Oh and he knows it lol...what a lil monster he is at times but a very cute and fluffy one at that. He proper cracks me up, what a character!


----------



## Brett (Jul 21, 2009)

hes well cute and awsome pics 2 :notworthy:


----------



## fantapants (Jan 4, 2008)

He is BEAUTIFUL!!! Those pictures are just lovely. And yes, they are such characters, i have to say that owning a raccoon has to be the best thing ever, its just a bit painful when they get nippy.


----------



## africa (Sep 12, 2008)

Great photos!!! :flrt:


----------



## sam gamgee (Apr 8, 2009)

Nicee piccys there, Kelly!:flrt:
And really nice looking fella. Lin would love one........but she no havng one, there are enough here to contend with: victory::whip:


----------



## evileye (Nov 3, 2009)

wow he's gorgeous!!! want one now....where did uou get them? can you keep one in the same house as a dog? (my dog is okay with cats - we used to have one)


----------



## kellystewart (May 11, 2010)

Lol bless Dave you meany...wait till I visit with Oska in tow 

Yeah nips are sore lol but it's all games to him he just has to learn he can't bite skin only his toys.

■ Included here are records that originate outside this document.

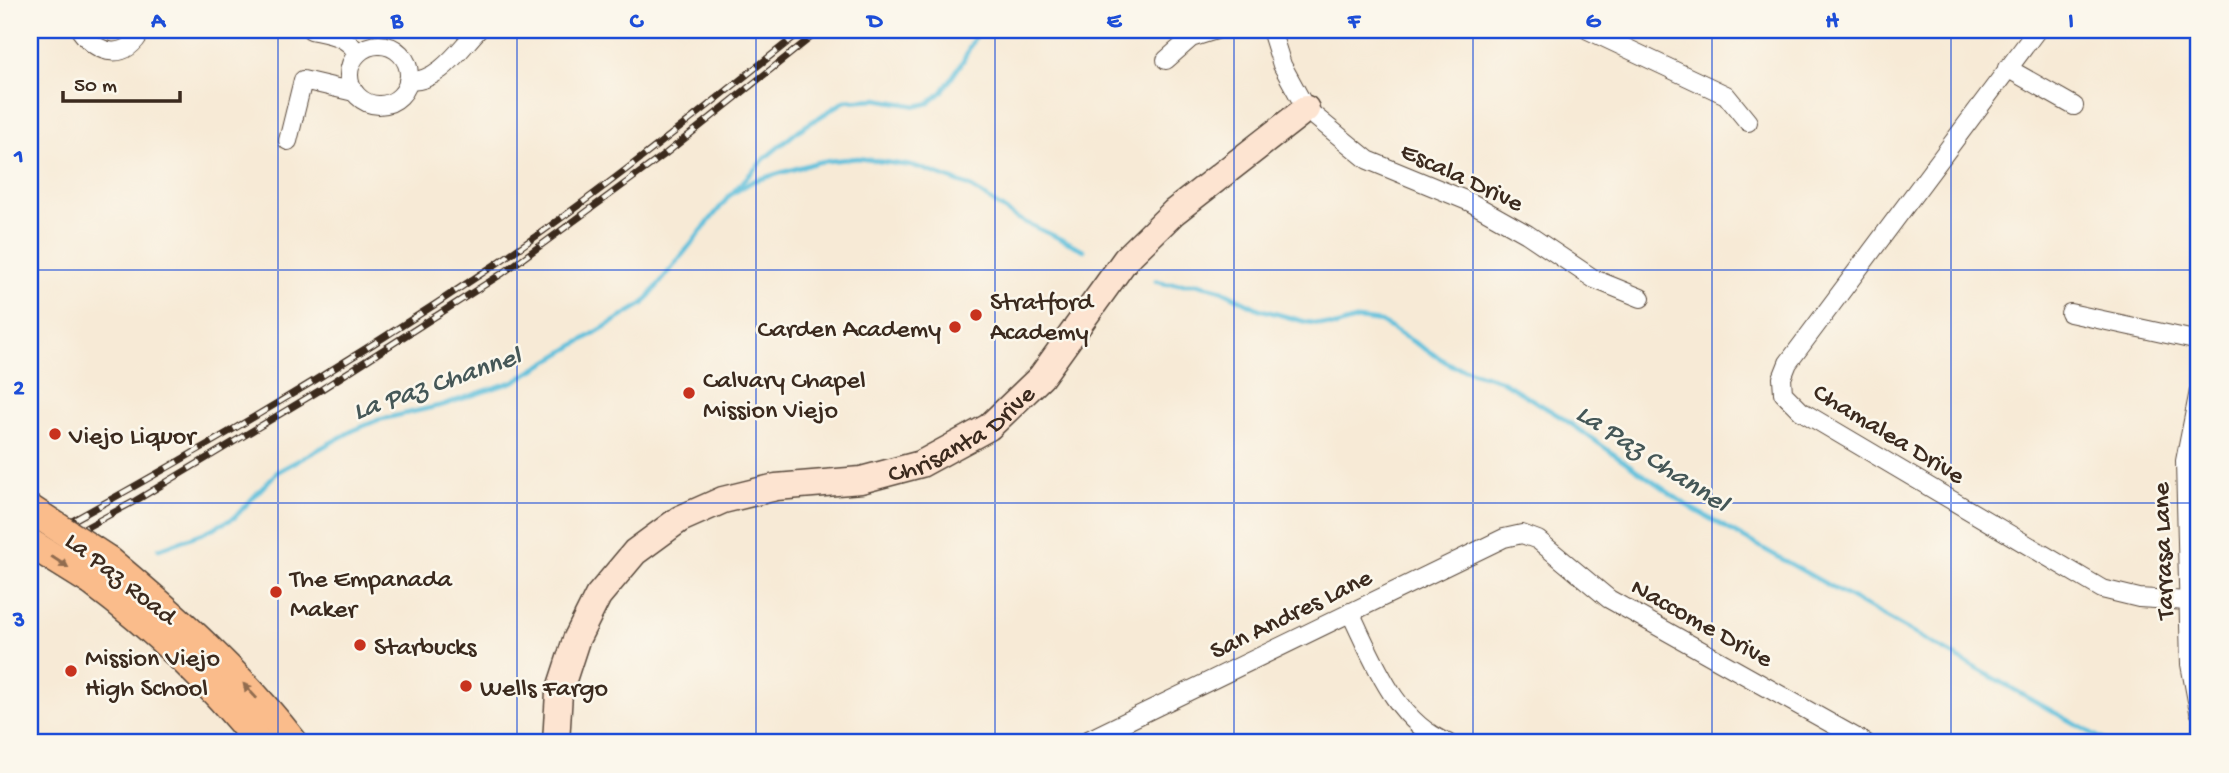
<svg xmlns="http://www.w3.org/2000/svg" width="2229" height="773" font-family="'Gochi Hand',sans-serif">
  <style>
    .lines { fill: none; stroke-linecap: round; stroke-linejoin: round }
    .stream { stroke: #5dbfdb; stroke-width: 4.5 }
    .street-casing { stroke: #57473a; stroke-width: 20 }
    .secondary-casing { stroke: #57473a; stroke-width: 29 }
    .primary-casing { stroke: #57473a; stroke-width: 31 }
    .street { stroke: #fff; stroke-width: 18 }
    .secondary { stroke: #fde4d1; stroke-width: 26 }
    .primary { stroke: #fabc8b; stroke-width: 28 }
    .rail-casing { stroke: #3b2a1e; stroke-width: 7 }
    .rail { stroke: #fbf7ec; stroke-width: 4.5; stroke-dasharray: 13; stroke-linecap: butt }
    .primary-bridge-casing { stroke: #57473a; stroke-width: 31; stroke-linecap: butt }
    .primary-bridge { stroke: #fabc8b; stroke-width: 28 }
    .oneway { fill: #916c4f }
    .grid { fill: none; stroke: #1d4ed8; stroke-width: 2; stroke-opacity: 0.55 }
    .poi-dot { fill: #c8321e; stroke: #fbf7ec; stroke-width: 2.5 }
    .labels { text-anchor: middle; stroke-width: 5; stroke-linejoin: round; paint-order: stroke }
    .street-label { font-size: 26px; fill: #3b2a1e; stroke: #fbf7ec }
    .poi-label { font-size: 26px; fill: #3b2a1e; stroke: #fbf7ec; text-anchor: start }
    .water-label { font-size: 28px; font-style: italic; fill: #455757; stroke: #fbf7ec }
    .neatline { fill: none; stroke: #1d4ed8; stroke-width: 2.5 }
    .grid-label { font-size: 23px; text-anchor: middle; font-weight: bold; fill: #1d4ed8 }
  </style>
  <rect width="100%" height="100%" fill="#fbf7ec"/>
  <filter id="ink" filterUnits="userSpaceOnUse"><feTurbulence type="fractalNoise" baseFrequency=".0143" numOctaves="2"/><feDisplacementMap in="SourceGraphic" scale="14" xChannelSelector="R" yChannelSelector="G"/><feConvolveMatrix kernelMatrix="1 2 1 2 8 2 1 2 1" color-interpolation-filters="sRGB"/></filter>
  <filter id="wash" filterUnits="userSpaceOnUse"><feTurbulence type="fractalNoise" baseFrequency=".00686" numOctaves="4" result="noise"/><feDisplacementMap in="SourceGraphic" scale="28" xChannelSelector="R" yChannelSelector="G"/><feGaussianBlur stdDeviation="1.57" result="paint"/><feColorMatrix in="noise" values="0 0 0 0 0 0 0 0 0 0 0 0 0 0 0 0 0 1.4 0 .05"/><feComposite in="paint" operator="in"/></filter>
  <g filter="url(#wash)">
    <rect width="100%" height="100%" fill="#f7ead6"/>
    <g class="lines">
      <g class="stream">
        <polyline points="734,191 765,158 799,130 845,101 877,99 917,106 929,103 942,92 963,61 978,30"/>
        <polyline points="1156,281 1166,284 1199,284 1219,289 1259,309 1306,322 1335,326 1358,319 1381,322 1451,365 1500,380 1561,417 1691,508 2109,743"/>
        <polyline points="159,549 203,533 234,518 277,472 352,431 378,420 443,405 515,381 643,304 730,195 753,181 818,162 858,158 918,167 969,186 1018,219 1084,250"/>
        <polyline points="30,613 40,607"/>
      </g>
    </g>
  </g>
  <g filter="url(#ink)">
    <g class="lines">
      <defs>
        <g id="street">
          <path d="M80 30C99 56 126 61 142 30"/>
          <path d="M311 30C328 34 349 36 357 54"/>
          <polyline points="1271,30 1282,65 1306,109 1368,160 1470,202 1527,234 1594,279 1641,298"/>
          <polyline points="1588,30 1726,95 1748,122"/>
          <polyline points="2037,30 1788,363 1782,378 1783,393 1801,411 2102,589 2139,598 2188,601"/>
          <circle cx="379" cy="75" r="30"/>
          <polyline points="1166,60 1191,38 1216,30"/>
          <polyline points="2007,68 2074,106"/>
          <path d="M408 81C438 83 459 50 478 30"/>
          <polyline points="288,141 303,80 354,92"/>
          <polyline points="2070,313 2199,341"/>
          <polyline points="2199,391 2185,461 2190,664 2199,711"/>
          <path d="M1350 612C1373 659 1395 722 1448 743"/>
          <polyline points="1082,743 1504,538 1522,534 1538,540 1609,599 1866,743"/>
        </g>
        <g id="secondary">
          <path id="s1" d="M556 743 559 692 576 640 598 596 635 552 680 519 723 500 776 487 861 480 921 464 989 427 1041 377 1126 259 1174 212 1306 109"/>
          <polyline points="2198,743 2199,743"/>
        </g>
        <g id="primary">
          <path d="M108 560C175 616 240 673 294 743"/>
          <path d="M91 581C154 628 210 681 259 743"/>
        </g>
      </defs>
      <use href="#street" class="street-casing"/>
      <use href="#secondary" class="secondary-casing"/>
      <use href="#primary" class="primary-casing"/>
      <use href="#street" class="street"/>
      <use href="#secondary" class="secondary"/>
      <use href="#primary" class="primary"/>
      <defs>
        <g id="rail">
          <path d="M30 544C189 458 346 365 496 264 602 192 702 110 803 30"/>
          <polyline points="30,558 135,501 322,389 503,273 664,155 820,30"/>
        </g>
      </defs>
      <use href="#rail" class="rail-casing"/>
      <use href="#rail" class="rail"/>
      <defs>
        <g id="primary-bridge">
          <polyline points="30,509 108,560"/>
          <polyline points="30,543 91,581"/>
        </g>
      </defs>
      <use href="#primary-bridge" class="primary-bridge-casing"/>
      <use href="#primary-bridge" class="primary-bridge"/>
    </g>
    <defs><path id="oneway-solid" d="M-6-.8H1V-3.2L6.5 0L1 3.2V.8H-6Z" transform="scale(1.75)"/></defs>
    <g class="oneway">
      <use href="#oneway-solid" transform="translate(60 562) rotate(33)"/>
      <use href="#oneway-solid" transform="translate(250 691) rotate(-132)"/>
    </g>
  </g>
  <path class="grid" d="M278 30V743M517 30V743M756 30V743M995 30V743M1234 30V743M1473 30V743M1712 30V743M1951 30V743M30 270H2199M30 503H2199"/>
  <g class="poi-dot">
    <circle cx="976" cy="315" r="7"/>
    <circle cx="955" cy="327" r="7"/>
    <circle cx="689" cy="393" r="7"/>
    <circle cx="55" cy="434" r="7"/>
    <circle cx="276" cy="592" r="7"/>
    <circle cx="360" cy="645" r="7"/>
    <circle cx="71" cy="671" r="7"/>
    <circle cx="466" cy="686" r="7"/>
  </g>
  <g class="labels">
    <g class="street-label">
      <text transform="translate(1463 175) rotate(25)" y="9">Escala Drive</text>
      <text dy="9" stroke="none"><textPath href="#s1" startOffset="567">Chrisanta Drive</textPath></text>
      <text transform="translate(1890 432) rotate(31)" y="9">Chamalea Drive</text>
      <text transform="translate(2161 551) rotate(-92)" y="9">Tarrasa Lane</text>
      <text transform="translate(122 577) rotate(38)" y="9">La Paz Road</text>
      <text transform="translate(1290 612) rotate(-26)" y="9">San Andres Lane</text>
      <text transform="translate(1703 621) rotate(29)" y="9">Naccome Drive</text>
    </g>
    <g class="poi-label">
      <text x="990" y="309">Stratford<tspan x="990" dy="30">Academy</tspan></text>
      <text x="941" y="336" text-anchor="end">Carden Academy</text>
      <text x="703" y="387">Calvary Chapel<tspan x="703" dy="30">Mission Viejo</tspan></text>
      <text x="69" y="443">Viejo Liquor</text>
      <text x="290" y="586">The Empanada<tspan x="290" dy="30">Maker</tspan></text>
      <text x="374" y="654">Starbucks</text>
      <text x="85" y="665">Mission Viejo<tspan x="85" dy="30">High School</tspan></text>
      <text x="480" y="695">Wells Fargo</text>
    </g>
    <g class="water-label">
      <text transform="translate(436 381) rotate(-19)" y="10">La Paz Channel</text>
      <text transform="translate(1654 456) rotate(33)" y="10">La Paz Channel</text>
    </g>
  </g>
  <rect width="2229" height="773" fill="none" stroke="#fbf7ec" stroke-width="77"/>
  <path d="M63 91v10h117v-10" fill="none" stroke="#3b2a1e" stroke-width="3.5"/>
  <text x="74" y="91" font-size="21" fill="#3b2a1e" stroke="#fbf7ec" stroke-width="5" paint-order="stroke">50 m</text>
  <rect x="38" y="38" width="2152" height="696" class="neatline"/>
  <g class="grid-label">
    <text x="158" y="27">A</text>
    <text x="397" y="27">B</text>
    <text x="636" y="27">C</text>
    <text x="875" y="27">D</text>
    <text x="1114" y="27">E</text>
    <text x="1354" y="27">F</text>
    <text x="1593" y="27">G</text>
    <text x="1832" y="27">H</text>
    <text x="2071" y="27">I</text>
    <text x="19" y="162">1</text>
    <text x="19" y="394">2</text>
    <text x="19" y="626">3</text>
  </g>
</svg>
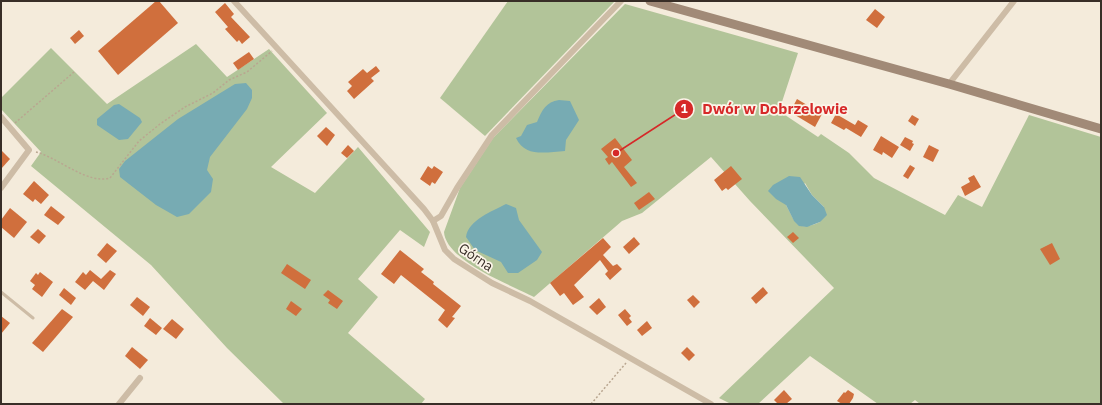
<svg xmlns="http://www.w3.org/2000/svg" width="1102" height="405" viewBox="0 0 1102 405" font-family="'IBM Plex Sans',sans-serif">
<style>
.green{fill:#b2c499;fill-rule:evenodd}
.water{fill:#77abb3}
.building{fill:#d06f3d}
.lines{fill:none;stroke-linecap:round;stroke-linejoin:round}
.path{stroke:#b9a690;stroke-width:1.5;stroke-dasharray:2 2;stroke-linecap:butt}
.service{stroke:#cdbca6;stroke-width:3}
.minor{stroke:#cdbca6;stroke-width:6}
.secondary{stroke:#a18a77;stroke-width:9}
.labels{text-anchor:middle;stroke-width:3.5;stroke-linejoin:round;paint-order:stroke}
.street-label{font-size:14px;fill:#382e27;stroke:#fbf4e8}
.leader{fill:none;stroke:#d62828;stroke-width:1.5}
.callout-dot{fill:#d62828;stroke:#fbf4e8;stroke-width:1.5}
.mark-label{font-size:12px;text-anchor:middle;font-weight:bold;fill:#fff}
.callout-label{font-size:15px;text-anchor:middle;font-weight:bold;fill:#d62828;stroke:#fbf4e8;stroke-width:3.5;stroke-linejoin:round;paint-order:stroke}
</style>
<rect width="100%" height="100%" fill="#f4ebdb"/>
<g class="green">
<polygon points="508,1 615,1 485,136 440,98"/>
<path d="M 625,4 L 798,53 L 779,111 L 818,137 L 821,134 L 849,153 L 874,178 L 945,215 L 958,195 L 982,207 L 1029,115 L 1101,137 L 1101,404 L 920,404 L 915,400 L 910,404 L 878,404 L 810,356 L 758,404 L 731,404 L 719,398 L 834,288 L 750,201 L 711,157 L 642,213 L 622,221 L 534,297 C 511,285 446,261 444,232 L 460,188 L 493,138 ZM 805,183 L 812,195 L 824,207 L 820,222 C 797,232 796,224 786,205 Z"/>
<polygon points="196,44 227,77 269,49 327,113 271,167 315,193 358,147 430,232 424,247 400,230 358,279 378,297 348,333 425,399 421,404 284,404 227,348 151,265 31,166 41,152 1,109 1,98 51,48 107,104"/>
</g>
<g class="water">
<polygon points="246,83 252,90 252,98 247,109 210,157 207,170 213,179 211,192 189,214 177,217 156,205 120,177 119,169 125,161 178,119 235,84"/>
<path d="M 559,100 L 570,101 L 579,120 L 566,140 L 565,151 C 547,152 525,158 516,138 L 521,136 L 527,125 L 537,122 C 542,110 546,102 559,100 Z"/>
<polygon points="119,104 140,118 142,122 128,139 119,140 97,125 97,119 114,105"/>
<polygon points="789,176 800,177 812,195 824,207 827,215 820,222 807,227 799,226 794,221 786,205 776,199 768,191 773,185"/>
<path d="M 506,204 L 516,208 L 519,220 L 542,252 L 537,260 L 518,273 L 508,273 L 501,262 L 475,250 L 466,237 C 468,220 493,211 506,204 Z"/>
</g>
<g class="building">
<polygon points="156,1 159,1 178,23 118,75 98,51"/>
<polygon points="225,3 234,14 231,17 250,37 242,44 239,40 237,42 225,29 228,27 215,12"/>
<polygon points="875,9 885,17 877,28 866,20"/>
<polygon points="79,30 84,36 75,44 70,38"/>
<polygon points="249,52 254,59 238,70 233,63"/>
<polygon points="376,66 380,71 371,78 374,81 354,99 347,91 352,86 348,82 363,69 367,73"/>
<polygon points="797,99 822,114 815,127 790,112"/>
<polygon points="836,114 855,125 858,120 868,126 861,137 846,128 844,130 831,123"/>
<polygon points="912,115 919,119 915,126 908,121"/>
<polygon points="326,127 335,135 327,146 317,136"/>
<polygon points="881,136 899,147 892,158 883,152 882,155 873,150"/>
<polygon points="905,137 913,141 912,143 914,144 910,151 900,145"/>
<polygon points="615,138 632,160 624,167 637,183 631,187 612,162 609,165 605,159 608,157 601,149"/>
<polygon points="348,145 354,151 347,158 341,153"/>
<polygon points="929,145 939,150 933,162 923,157"/>
<polygon points="1,150 10,159 1,169"/>
<polygon points="910,165 915,168 908,179 903,176"/>
<polygon points="428,166 432,169 434,166 443,172 435,184 432,182 430,186 420,179"/>
<polygon points="731,166 742,179 728,190 726,188 722,191 714,180"/>
<polygon points="974,175 981,187 965,196 961,187 970,182 968,178"/>
<polygon points="34,181 49,195 41,204 35,199 33,202 23,194"/>
<polygon points="649,192 655,199 639,210 634,203"/>
<polygon points="51,206 65,217 58,225 44,215"/>
<polygon points="10,208 27,222 14,238 1,227 1,220"/>
<polygon points="38,229 46,236 39,244 30,237"/>
<polygon points="793,232 799,238 793,243 787,237"/>
<polygon points="634,237 640,244 629,254 623,247"/>
<polygon points="603,238 611,247 603,255 613,266 617,264 622,269 610,280 605,274 608,271 600,260 574,285 584,297 573,305 564,293 560,296 550,283"/>
<polygon points="107,243 117,251 106,263 97,255"/>
<polygon points="1052,243 1060,259 1050,265 1040,249"/>
<polygon points="400,250 424,269 421,272 434,282 433,284 461,306 452,317 455,318 447,328 438,320 445,310 401,275 394,284 381,274"/>
<polygon points="287,264 311,280 305,289 281,273"/>
<polygon points="90,270 101,279 110,270 116,274 104,290 93,281 85,290 75,282 83,272 86,275"/>
<polygon points="40,272 53,282 42,297 32,289 35,285 30,281 36,273 38,275"/>
<polygon points="763,287 768,293 756,304 751,298"/>
<polygon points="64,288 76,298 71,305 59,295"/>
<polygon points="328,290 343,301 337,309 328,303 330,300 323,295"/>
<polygon points="693,295 700,302 694,308 687,300"/>
<polygon points="137,297 150,307 143,316 130,305"/>
<polygon points="599,298 606,307 597,315 589,307"/>
<polygon points="291,301 302,309 296,316 286,309"/>
<polygon points="62,309 73,317 43,352 32,343"/>
<polygon points="625,309 631,316 629,318 632,322 627,326 618,315"/>
<polygon points="1,316 10,323 1,334"/>
<polygon points="150,318 162,328 156,335 144,326"/>
<polygon points="172,319 184,329 176,339 163,329"/>
<polygon points="647,321 652,328 642,336 637,330"/>
<polygon points="132,347 148,360 140,369 125,356"/>
<polygon points="687,347 695,355 689,361 681,353"/>
<polygon points="784,390 792,399 786,404 778,404 774,400"/>
<polygon points="848,390 854,394 853,398 849,404 842,404 837,401 844,392 845,393"/>
</g>
<g class="lines">
<g class="path">
<polyline points="15,123 74,72"/>
<path d="M 36,152 C 57,157 88,185 110,178 L 139,141 L 160,124 L 185,107 L 213,93 L 229,80 L 247,72 L 272,51"/>
<polyline points="591,404 626,363"/>
</g>
<polyline class="service" points="1,292 33,318"/>
<g class="minor">
<polyline points="234,1 424,209 433,221 445,250 454,259 492,283 530,301 711,404"/>
<polyline points="949,84 1014,1"/>
<polyline points="1,117 29,150 1,188"/>
<polyline points="433,221 441,216 457,188 492,135 621,1"/>
<polyline points="119,404 140,378"/>
</g>
<polyline class="secondary" points="650,1 949,84 1101,129"/>
</g>
<g class="labels">
<g class="street-label">
<text transform="translate(476 257) rotate(34)" y="5">Górna</text>
</g>
</g>
<path class="leader" d="M616 153L684 109"/>
<g class="callout-dot">
<circle cx="616" cy="153" r="4"/>
<circle cx="684" cy="109" r="10"/>
</g>
<g class="mark-label">
<text x="684" y="113">1</text>
</g>
<g class="callout-label">
<text x="775" y="114">Dwór w Dobrzelowie</text>
</g>
<rect width="1102" height="405" fill="none" stroke="#382e27" stroke-width="4"/>
</svg>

They can be kept as house pets BUT they are very hard work. Oska is only just past 12 weeks and already he is hard work so I imagine I can multiply that by 50 times when he is full grown. 2 of my dogs have met him and they got on very well...the other 2 are too prey driven...perhaps when he is a little bigger we can muzzle the dogs and do a very controlled introduction but I'm taking no chances!

There are a few breeders mostly in southern England...do your research now and post an ad in Jan as babies should be available from about March onwards.


----------



## fantapants (Jan 4, 2008)

kellystewart said:


> Lol bless Dave you meany...wait till I visit with Oska in tow
> 
> Yeah nips are sore lol but it's all games to him he just has to learn he can't bite skin only his toys.
> 
> ...


Don t suppose you know what the exact date of birth was?


----------



## kellystewart (May 11, 2010)

Yup was the 10th July


----------



## diamonds (Sep 15, 2010)

amazing pics! love the yawn one and the close up one in the pink flowers is stunning!:2thumb:


----------



## EVIEMAY (Mar 6, 2008)

Really great pictures - such a gorgeous little chap.


----------



## buglc (Sep 21, 2010)

Those pictures are gorgeous :flrt:. What are these like as pets? Are the easy to keep and what sort of food do they eat? Thanks


----------



## MrsP (Apr 13, 2008)

He is stunning, you're so lucky! I would love one but have made my committment to skunks now. 

Those pictures are fantastic he looks really cheeky and very intelligent too.


----------



## buglc (Sep 21, 2010)

Lovely pics, he is beautiful.


----------



## kellystewart (May 11, 2010)

Thanks guys


----------



## Nicky10 (Mar 16, 2010)

He's gorgeous :flrt: he has great facial expressions too


----------



## xvickyx (Jul 21, 2009)

He is gorgeous  and lovely photos


----------



## mad for reptiles (Jul 22, 2010)

*raccoon*

great pics 

i wont one where u get yours from ?


----------



## Strawberry (Jan 18, 2009)

How are they as pets? Im interested in skunks but I have always loved these and use to get them wild in the garden (grew up in Canada) and they were sooo cheeky!! How are they in captivity? tame? litter trained? price? cheers x


----------